• **Prompt**: Pictures are not repeated. Every line from the beginning of the entries through the one with "4: (4, 164, 30.72)" is restated exactly.

• **Stored data**:
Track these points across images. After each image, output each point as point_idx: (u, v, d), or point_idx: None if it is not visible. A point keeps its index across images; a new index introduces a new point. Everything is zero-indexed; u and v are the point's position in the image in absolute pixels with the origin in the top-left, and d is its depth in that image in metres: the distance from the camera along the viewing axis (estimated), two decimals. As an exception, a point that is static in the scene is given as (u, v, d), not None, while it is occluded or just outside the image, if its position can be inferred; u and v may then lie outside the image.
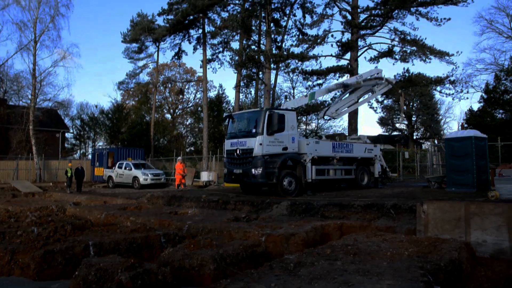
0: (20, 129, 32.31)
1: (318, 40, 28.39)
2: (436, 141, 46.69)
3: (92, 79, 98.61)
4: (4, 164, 30.72)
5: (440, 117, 53.09)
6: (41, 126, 33.74)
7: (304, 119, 44.83)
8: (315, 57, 29.32)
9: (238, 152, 15.08)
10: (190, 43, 37.23)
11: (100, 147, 42.80)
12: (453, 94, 28.00)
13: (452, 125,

• **Result of the task**:
Track these points across images. After each image, output each point as point_idx: (u, v, d), or point_idx: None if it is not visible. A point keeps its index across images; a new index introduces a new point. Everything is zero-indexed; u and v are the point's position in the image in absolute pixels with the origin in the top-left, and d is its depth in that image in metres: the distance from the camera along the viewing axis (estimated), two decimals. As an exception, a point that is static in the scene is given as (u, v, d), not None, while it is occluded or just outside the image, if its position can be inferred; u and v may then lie outside the image.
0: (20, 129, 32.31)
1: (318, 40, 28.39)
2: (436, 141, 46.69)
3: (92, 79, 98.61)
4: (4, 164, 30.72)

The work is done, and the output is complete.